Jean Nouvel se ha preguntado si París es una ciudad acogedora. Este prestigioso arquitecto y urbanista francés considera que esta mítica ciudad mítica se ha desarrollado durante los últimos 80 años de forma caótica por culpa de unas “politicas urbanas incoherentes” que intentaron responder a problemas urgentes como la llegada masiva de inmigrantes. Así nacieron grandes aglomeraciones “sin gracia” con “inmuebles autistas” que no ofrecen calidad de vida a sus habitantes.

Nouvel propone transformar “atmósferas patéticas en atmósferas simpáticas” para devolver y reforzar el aura de París. Para ello apuesta por destacar los puntos fuertes de la geografía, historia y patrimonio de la región. Sin tirarlos abajo, este francés pretende transformar y mutar los territorios y edificios “indigentes, lamentables y agresivos”. Dotar de sensibilidad a los barrios de París para “borrar lo grosero” y “los grafitis pintados en un Sisley”.

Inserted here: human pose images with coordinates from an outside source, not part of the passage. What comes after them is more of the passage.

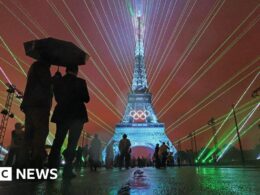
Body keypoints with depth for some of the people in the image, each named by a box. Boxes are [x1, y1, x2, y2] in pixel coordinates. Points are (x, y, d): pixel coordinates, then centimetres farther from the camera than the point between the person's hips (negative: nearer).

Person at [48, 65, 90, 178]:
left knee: (58, 142, 12)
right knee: (72, 143, 1)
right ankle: (67, 169, -2)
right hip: (77, 115, -4)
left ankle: (51, 169, 12)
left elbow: (57, 98, 15)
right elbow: (86, 99, -1)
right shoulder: (80, 82, -6)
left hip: (61, 115, 4)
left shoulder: (58, 82, 6)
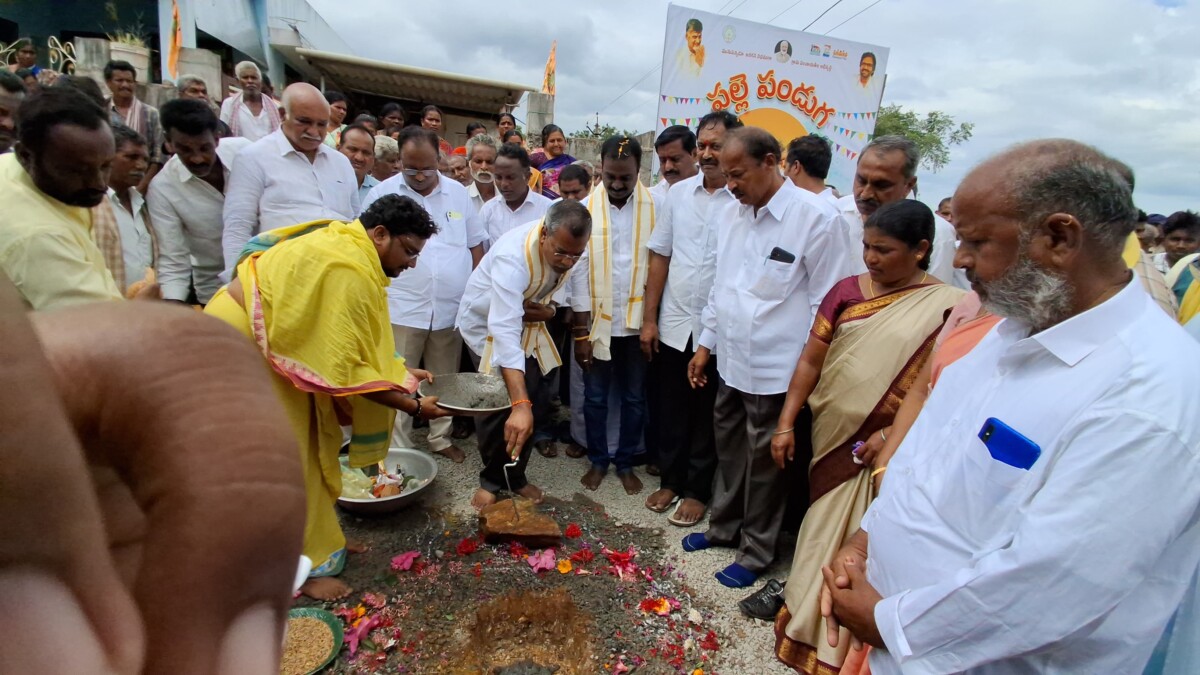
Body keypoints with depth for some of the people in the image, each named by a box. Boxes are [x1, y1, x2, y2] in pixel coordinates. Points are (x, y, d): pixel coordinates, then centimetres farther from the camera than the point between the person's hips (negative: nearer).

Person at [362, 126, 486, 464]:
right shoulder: (382, 193, -1)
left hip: (452, 307, 3)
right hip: (401, 308, -2)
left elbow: (475, 245, 12)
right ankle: (398, 447, 16)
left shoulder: (458, 193, 7)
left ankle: (441, 437, 29)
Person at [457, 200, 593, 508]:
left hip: (528, 323, 6)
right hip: (486, 324, -5)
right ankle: (491, 480, 14)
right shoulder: (512, 256, -41)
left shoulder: (570, 248, -19)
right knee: (500, 405, -12)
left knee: (538, 405, 1)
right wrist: (520, 405, -57)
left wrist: (550, 307, -21)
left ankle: (514, 476, 22)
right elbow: (504, 331, -49)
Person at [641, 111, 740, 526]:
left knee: (707, 416, 13)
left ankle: (697, 490, 31)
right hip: (672, 324, 4)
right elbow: (660, 257, 6)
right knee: (668, 410, 16)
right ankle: (670, 480, 36)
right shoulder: (679, 193, 4)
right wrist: (649, 318, 4)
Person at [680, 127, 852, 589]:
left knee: (764, 460, 9)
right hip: (731, 360, 6)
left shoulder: (815, 217, -14)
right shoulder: (728, 215, 6)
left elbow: (827, 302, -12)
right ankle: (724, 527, 42)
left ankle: (755, 552, 30)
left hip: (776, 369, -6)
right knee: (729, 447, 20)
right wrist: (706, 343, 16)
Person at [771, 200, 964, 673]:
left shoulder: (947, 308, -9)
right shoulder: (847, 291, 1)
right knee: (821, 537, 17)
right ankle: (807, 613, 38)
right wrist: (786, 424, 0)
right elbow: (810, 361, 1)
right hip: (831, 437, 3)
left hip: (883, 450, -3)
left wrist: (890, 436, -19)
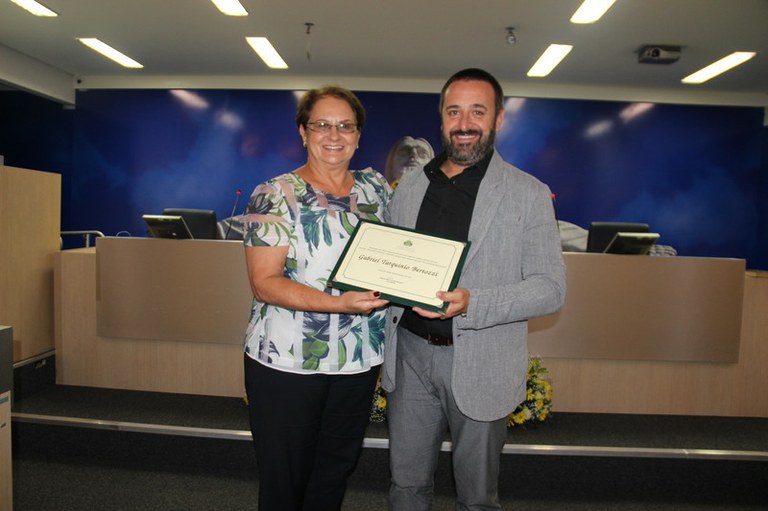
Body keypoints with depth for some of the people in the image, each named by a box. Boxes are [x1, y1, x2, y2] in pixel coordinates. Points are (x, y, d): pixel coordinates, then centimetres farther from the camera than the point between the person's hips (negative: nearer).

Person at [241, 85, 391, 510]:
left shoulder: (376, 188, 5)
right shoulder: (275, 196, -9)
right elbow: (265, 283, -16)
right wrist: (342, 303, -27)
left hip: (359, 361, 4)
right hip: (286, 363, -4)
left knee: (335, 474, 20)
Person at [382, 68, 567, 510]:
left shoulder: (529, 194, -5)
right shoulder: (410, 187, 8)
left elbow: (551, 288, -10)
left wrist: (471, 304, -24)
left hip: (479, 364, -3)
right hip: (410, 354, 4)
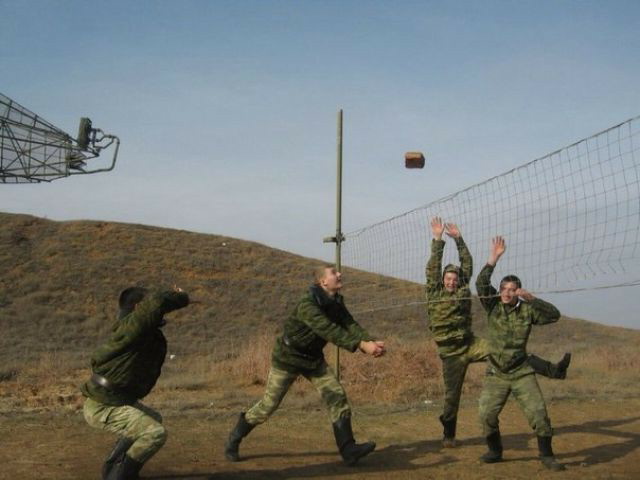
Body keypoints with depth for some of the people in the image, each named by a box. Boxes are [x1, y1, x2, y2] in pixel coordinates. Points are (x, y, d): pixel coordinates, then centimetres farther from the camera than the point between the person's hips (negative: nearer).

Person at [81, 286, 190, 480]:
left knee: (154, 420, 28)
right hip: (102, 407, -10)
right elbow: (156, 303, -33)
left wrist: (174, 297, -1)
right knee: (156, 432, -19)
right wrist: (180, 298, -16)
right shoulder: (131, 326, -22)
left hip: (117, 400, 10)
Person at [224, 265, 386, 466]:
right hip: (288, 359, -7)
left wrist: (370, 341, -37)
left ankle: (348, 450, -7)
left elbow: (351, 325, -18)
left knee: (337, 396, -7)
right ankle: (233, 440, 22)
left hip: (314, 359, 7)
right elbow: (329, 331, -41)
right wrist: (362, 345, -48)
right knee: (268, 406, 1)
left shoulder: (336, 303, -5)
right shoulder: (307, 305, -31)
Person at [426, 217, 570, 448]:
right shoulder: (434, 293, -2)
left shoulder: (463, 290, 6)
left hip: (471, 344, 2)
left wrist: (458, 239, -4)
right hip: (451, 352, -2)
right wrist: (437, 240, -19)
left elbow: (467, 265, 3)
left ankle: (553, 369, -21)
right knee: (452, 395, 4)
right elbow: (433, 268, -13)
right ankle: (448, 434, 23)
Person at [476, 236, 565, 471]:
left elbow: (554, 315, -15)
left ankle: (546, 455, 7)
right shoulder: (493, 306, -2)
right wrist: (494, 258, -22)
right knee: (487, 414, -8)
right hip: (495, 374, 1)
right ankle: (495, 450, 15)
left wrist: (532, 298, -24)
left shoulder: (527, 310, -5)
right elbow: (481, 283, -15)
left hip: (522, 373, -1)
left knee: (538, 413, -8)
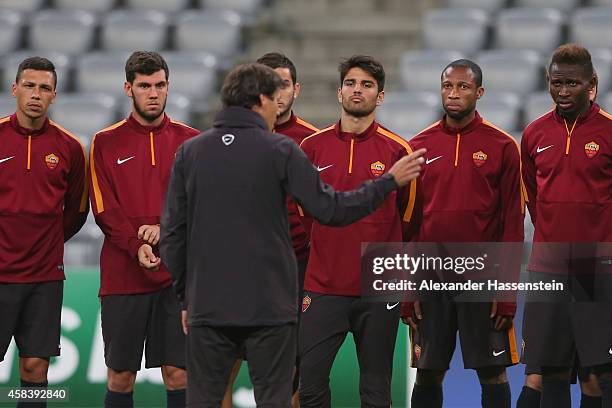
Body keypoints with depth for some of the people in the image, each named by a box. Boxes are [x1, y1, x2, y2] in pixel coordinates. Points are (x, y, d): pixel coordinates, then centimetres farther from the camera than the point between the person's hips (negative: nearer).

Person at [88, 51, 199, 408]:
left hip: (178, 276, 1)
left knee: (179, 374, -1)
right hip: (123, 275, 0)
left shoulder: (191, 141, 8)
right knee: (121, 376, 2)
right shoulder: (106, 143, 5)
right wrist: (136, 246, -17)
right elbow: (104, 210, -1)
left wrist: (167, 228, -13)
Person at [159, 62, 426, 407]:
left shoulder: (189, 152, 4)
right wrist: (390, 182, 5)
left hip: (207, 305, 3)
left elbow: (173, 234, 5)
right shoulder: (280, 151, -5)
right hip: (269, 307, -3)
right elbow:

El arquitecto y su equipo han diseñado una serie de medidas para lograrlo: invadir París con “el verde y la vida”; introducir las claves del desarrollo sostenible; dotar a la ciudad de un mobiliario urbano y de unas señalizaciones que los identifiquen y distingan; convertir las “zonas industriales” en despachos, apartamentos y equipamientos sociales; animar a los habitantes del barrio a involucrarse en la remodelación sensible de su zona para que en ella encuentren una estética y un modo de vivir que les identifique y de la que se sientan orgullosos; conectar los “faubourgs” de París entre ellos sin necesidad de pasar por el centro; dotar a la ciudad de nuevos centros excepcionales por su calidad “estética, poética, urbana y paisajística”; desarrollar núcleos de competitividad con alta tecnología y nuevos sistemas de comunicación; animar a través de una gran politica pública a resaltar el arte urbano y, por último, revitalizar su rico patrimonio histórico.
Todo esto porque, dice el arquitecto, “vivir en una ciudad no tiene porque significar vivir peor que en el campo” ya que lo urbano para Nouvel significa acogedor, amable y limpio.